Work to be completed: Going through the entries below, copy out each line that contains "from".

Entries supplied:
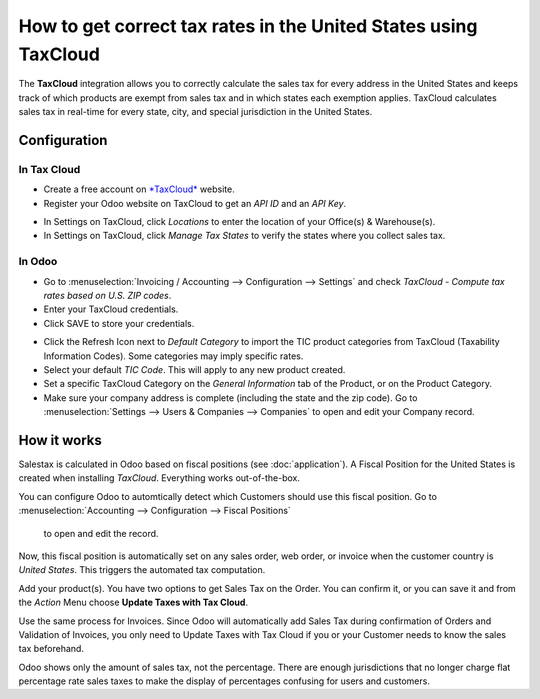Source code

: ================================================================
How to get correct tax rates in the United States using TaxCloud
================================================================

The **TaxCloud** integration allows you to correctly calculate the sales 
tax for every address in the United States and keeps track of which products 
are exempt from sales tax and in which states each exemption applies.
TaxCloud calculates sales tax in real-time for every state, city, and
special jurisdiction in the United States.

Configuration
=============

In Tax Cloud
------------
* Create a free account on `*TaxCloud*
  <https://taxcloud.com/#register>`__ website.
* Register your Odoo website on TaxCloud to get an *API ID* and an *API Key*.

.. image:: media/taxcloud01.png
  :align: center

* In Settings on TaxCloud, click *Locations* to enter the location of your Office(s) & Warehouse(s). 
* In Settings on TaxCloud, click *Manage Tax States* to verify the states where you collect sales tax.

In Odoo
-------
* Go to :menuselection:`Invoicing / Accounting --> Configuration --> Settings`
  and check *TaxCloud - Compute tax rates based on U.S. ZIP codes*.
* Enter your TaxCloud credentials.
* Click SAVE to store your credentials.

.. image:: media/taxcloud02.png
  :align: center
  
* Click the Refresh Icon next to *Default Category* to import the TIC product categories
  from TaxCloud (Taxability Information Codes). Some categories may imply specific rates.
* Select your default *TIC Code*. This will apply to any new 
  product created. 
* Set a specific TaxCloud Category on the *General Information* tab of the Product, 
  or on the Product Category.
* Make sure your company address is complete (including the state 
  and the zip code). Go to :menuselection:`Settings --> Users & Companies --> Companies` 
  to open and edit your Company record.

How it works
============

Salestax is calculated in Odoo based on fiscal positions
(see :doc:`application`).
A Fiscal Position for the United States is created when installing *TaxCloud*.
Everything works out-of-the-box.

You can configure Odoo to automtically detect which Customers should use this fiscal
position.  Go to :menuselection:`Accounting --> Configuration --> Fiscal Positions` 
  to open and edit the record.
  
.. image:: media/taxcloud03.png
  :align: center  
  
Now, this fiscal position is automatically set on any sales order, web order, or invoice
when the customer country is *United States*. This triggers the 
automated tax computation.

.. image:: media/taxcloud04.png
  :align: center

Add your product(s). You have two options to get Sales Tax on the Order.  You can confirm it, 
or you can save it and from the *Action* Menu choose **Update Taxes with Tax Cloud**.

.. image:: media/taxcloud05.png
  :align: center
  
Use the same process for Invoices.  Since Odoo will automatically add Sales Tax during 
confirmation of Orders and Validation of Invoices, you only need to Update Taxes with Tax Cloud if 
you or your Customer needs to know the sales tax beforehand.

Odoo shows only the amount of sales tax, not the percentage.  There are enough jurisdictions that no
longer charge flat percentage rate sales taxes to make the display of percentages confusing for users
and customers.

Completed exercise:
are exempt from sales tax and in which states each exemption applies.
  from TaxCloud (Taxability Information Codes). Some categories may imply specific rates.
or you can save it and from the *Action* Menu choose **Update Taxes with Tax Cloud**.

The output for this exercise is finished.